When cancelling job there is chance that running software handle some resources that needs to release when job is cancelled. To make this robust way GitHub Actions should send signals for running process so that application can tear-down tasks properly. Gentle terminator would send first SIGINT, wait some seconds and if app still doesn’t die it would send another signal SIGTERM and finally SIGKILL to force terminate it eventually.

Probably GH already manage this someway, but at least I didn’t find any documentation about subject. would be good to document it properly how it behaviours at the moment so it’s easier to propose changes if needed.

Here is nice document for Jenkins about same issue: https://gist.github.com/datagrok/dfe9604cb907523f4a2f

@jupe,

Thanks for your feedback.
I have created an internal ticket to help you report this question to the appropriate engineering team for further discussion and evaluation. If they have any update, I will notify you in time, and sometimes the appropriate engineers may directly reply you here.

@jupe,

According the introduction from the engineering team, after the user click “Cancel workflow”:

  • The server will re-evaluate job-if condition on all running jobs.

  • If the job condition is always(), it will not get canceled.

  • For the rest of the jobs that need cancellation, the server will send a cancellation message to all the runners.

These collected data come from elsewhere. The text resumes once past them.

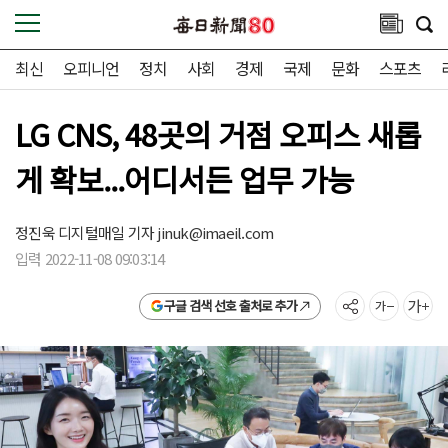
최신
오피니언
정치
사회
경제
국제
문화
스포츠
LG CNS, 48곳의 거점 오피스 새롭
게 확보...어디서든 업무 가능
정진욱 디지털매일 기자
jinuk@imaeil.com
입력 2022-11-08 09:03:14
구글 검색 선호 출처로 추가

  • Each runner has 5 minutes to finish the cancellation process before the server force terminate the job.

  • The runner will re-evaluate if condition on the current running step.

  • If the step condition is always(), it will not get canceled.

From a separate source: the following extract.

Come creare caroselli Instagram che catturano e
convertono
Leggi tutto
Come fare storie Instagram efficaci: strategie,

  • Otherwise, the runner will send Ctrl-C to the action entry process (node for javascript action, docker for container action, and bash/cmd/pwd for run action), if the process doesn’t exit within 7500ms, the runner will send Ctrl-Break to the process, then wait for 2500ms for the process to exit. the runner will terminate the process tree if the process is still running.

  • The runner will try all the following steps that have condition sets to always() as many as it can within the 5 minutes cancellation timeout.

Hope this can help you understand better.